Transformers are RNNs: Fast Autoregressive Transformers with Linear Attention (2006.16236v3)

Published 29 Jun 2020 in cs.LG and stat.ML

Abstract: Transformers achieve remarkable performance in several tasks but due to their quadratic complexity, with respect to the input's length, they are prohibitively slow for very long sequences. To address this limitation, we express the self-attention as a linear dot-product of kernel feature maps and make use of the associativity property of matrix products to reduce the complexity from $\mathcal{O}\left(N^2\right)$ to $\mathcal{O}\left(N\right)$, where $N$ is the sequence length. We show that this formulation permits an iterative implementation that dramatically accelerates autoregressive transformers and reveals their relationship to recurrent neural networks. Our linear transformers achieve similar performance to vanilla transformers and they are up to 4000x faster on autoregressive prediction of very long sequences.

PDF Abstract

Overview of "Transformers are RNNs: Fast Autoregressive Transformers with Linear Attention"

This paper addresses a critical computational limitation of Transformer models, specifically their quadratic complexity with respect to sequence length, which makes them prohibitively slow for long sequences. The authors introduce a novel reformulation of the self-attention mechanism to dramatically reduce this complexity.

Key Contributions

Linearization of Self-Attention:
- The authors propose expressing self-attention as a linear dot-product of kernel feature maps, leveraging the associativity property of matrix products.
- This reformulation reduces the complexity from $O(N^2)$ to $O(N)$ , where $N$ is the sequence length.
Iterative Implementation:
- Utilizing the proposed linear formulation, the paper presents an iterative implementation that significantly accelerates autoregressive Transformers.

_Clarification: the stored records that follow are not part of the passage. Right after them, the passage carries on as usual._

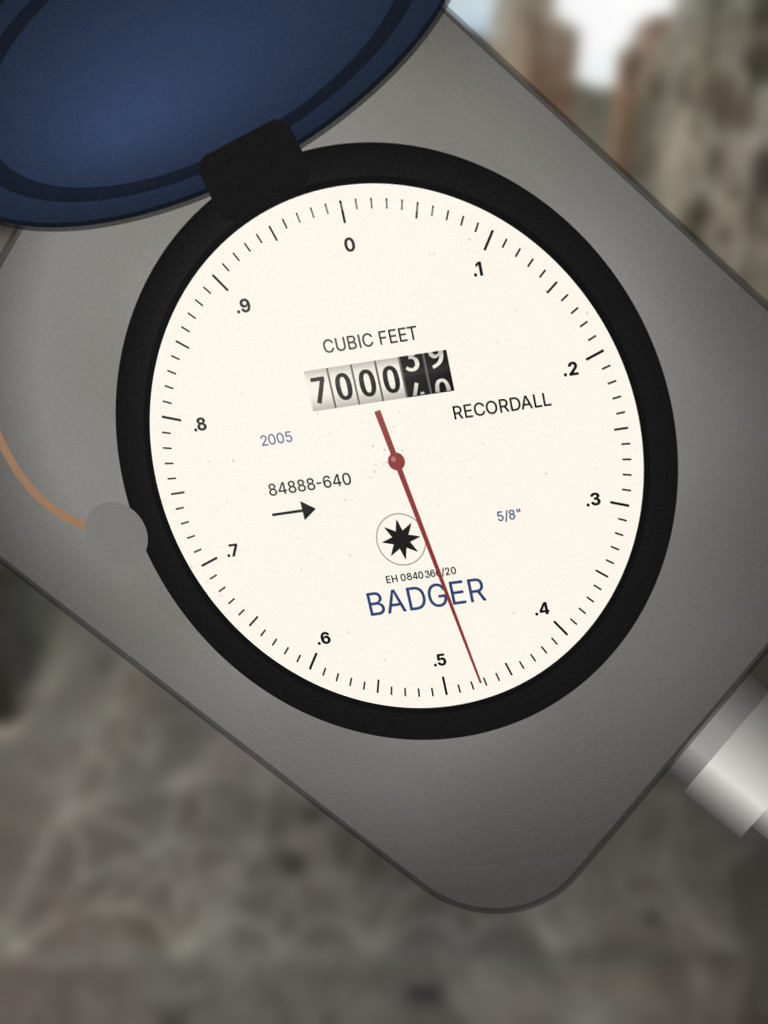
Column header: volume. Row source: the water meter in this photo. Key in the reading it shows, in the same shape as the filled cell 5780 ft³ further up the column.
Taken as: 700039.47 ft³
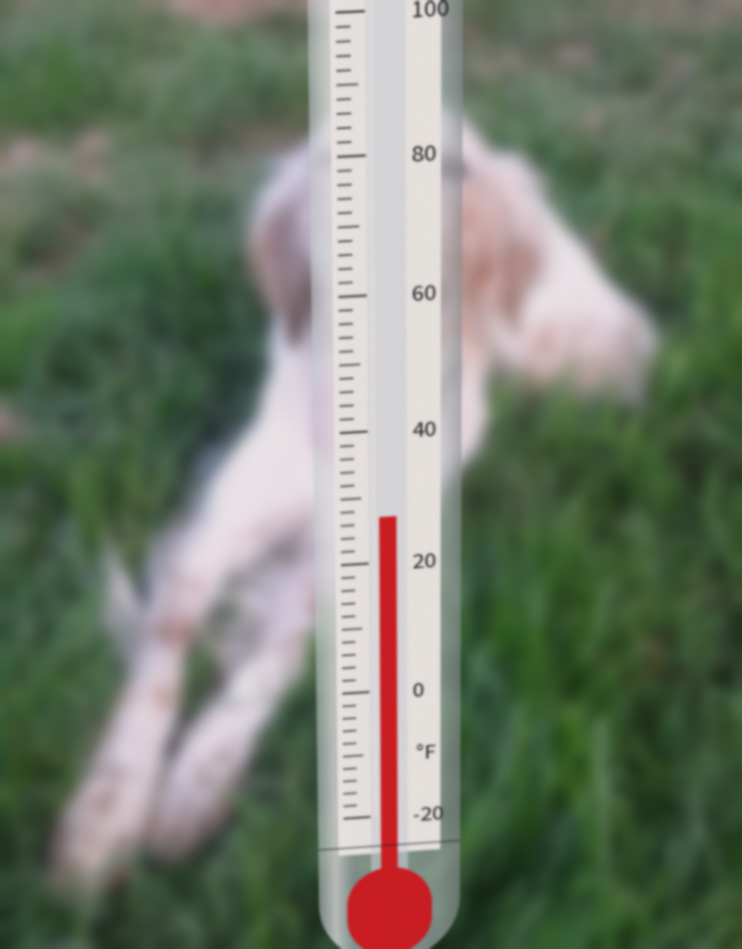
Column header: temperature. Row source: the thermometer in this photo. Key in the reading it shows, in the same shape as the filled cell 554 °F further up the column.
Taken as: 27 °F
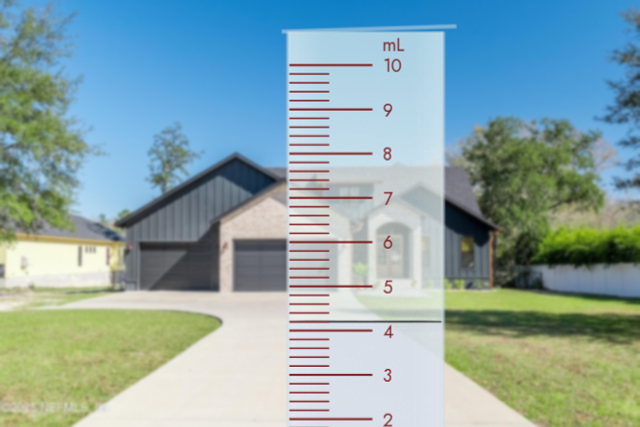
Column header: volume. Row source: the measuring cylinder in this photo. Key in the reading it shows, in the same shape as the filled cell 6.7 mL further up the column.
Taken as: 4.2 mL
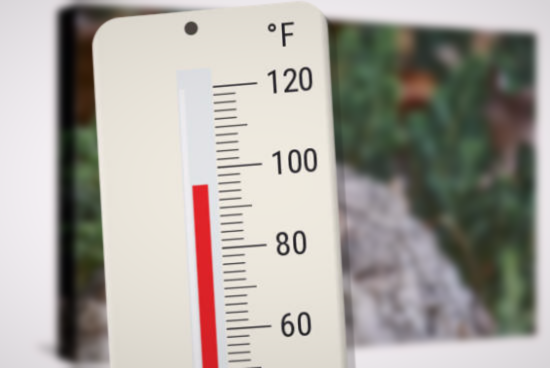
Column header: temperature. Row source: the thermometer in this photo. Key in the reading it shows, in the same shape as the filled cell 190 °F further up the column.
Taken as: 96 °F
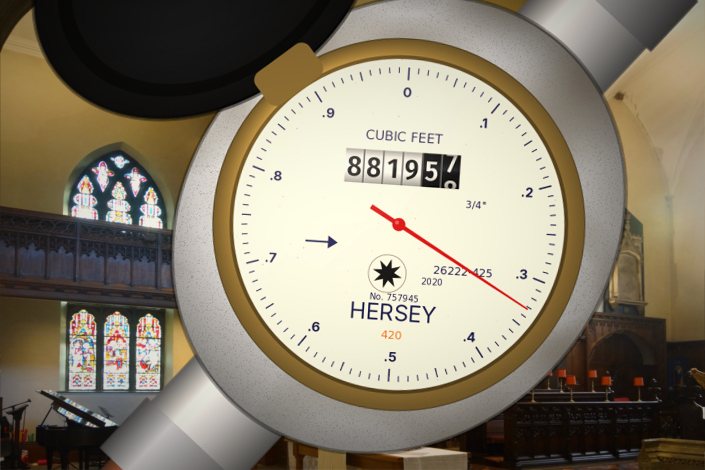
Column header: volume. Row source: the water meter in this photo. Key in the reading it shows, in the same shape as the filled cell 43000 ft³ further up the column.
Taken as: 881957.33 ft³
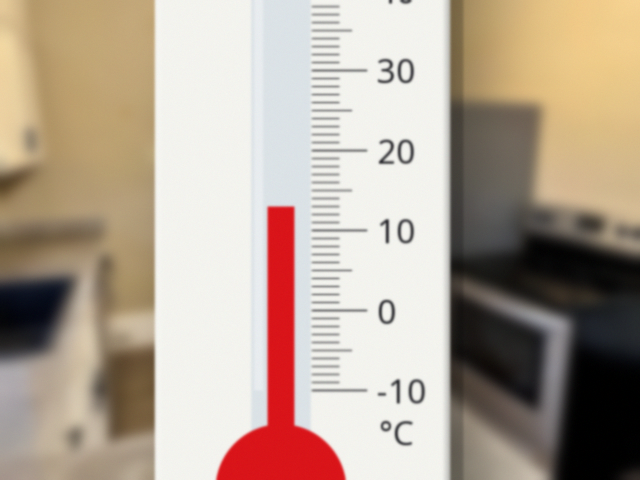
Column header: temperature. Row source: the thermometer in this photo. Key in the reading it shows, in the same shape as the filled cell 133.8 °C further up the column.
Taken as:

This aligns Transformers more closely with the computational patterns of Recurrent Neural Networks (RNNs).
Empirical Performance:
- Extensive evaluations on tasks such as image generation and automatic speech recognition demonstrate that the linear Transformers perform comparably to traditional Transformers but are substantially faster. For instance, the proposed models were up to 4000x faster in autoregressive prediction scenarios for very long sequences.

Detailed Analysis

Linear Transformers Formulation

The core idea is to reformulate the self-attention mechanism to achieve linear complexity. Traditional self-attention involves calculating an attention matrix with a size proportional to the square of the sequence length, leading to $O(N^2)$ complexity. By reinterpreting the similarity computation as a linear dot-product of kernel feature maps, and using associative properties, the authors reduce this complexity to $O(N)$ .

Transition to RNN-like Structures

The paper highlights a previously unexplored relationship between Transformers and RNNs. By presenting the Transformer as an RNN through the lens of causal masking and iterative updates, it shows that transformers can be used effectively for autoregressive tasks with significantly lower computational overhead. This theoretical shift allows for faster inference times, which is crucial for real-time and large-scale applications.

Empirical Validation

Synthetic Task Performance:
- On synthetic sequence duplication tasks, linear Transformers demonstrated stable convergence and achieved loss values comparable to traditional softmax-based Transformers.
Image Generation:
- For datasets like MNIST and CIFAR-10, linear Transformers exhibited competitive bits-per-dimension metrics while generating images multiple orders of magnitude faster than traditional models. For instance, linear Transformers generated CIFAR-10 images 4452x faster than softmax Transformers without sacrificing performance quality.
Automatic Speech Recognition (ASR):
- In ASR tasks on the WSJ dataset, the linear Transformer not only outperformed traditional bi-directional LSTMs and Reformer models in terms of phoneme error rates but also trained faster, indicating practical advantages in both performance and efficiency.

Implications and Future Directions

The reduced complexity and enhanced speed of linear Transformers open new avenues for deploying Transformer models in practical scenarios where sequence lengths are extensive, such as natural language processing, real-time video processing, and high-resolution image generation. Additionally, this work prompts further investigation into the choice of kernel feature maps and their impact on model performance.

Conclusion

This paper provides substantial advancements in the efficiency of Transformer models through the introduction of linear self-attention mechanisms. By demonstrating the feasibility of RNN-like fast autoregressive Transformers, the authors successfully bridge a crucial gap in making these models more practical for large-scale and real-world applications. Future work can explore more sophisticated kernel approximations and further refine the relationship between RNNs and Transformers to unlock even greater efficiencies.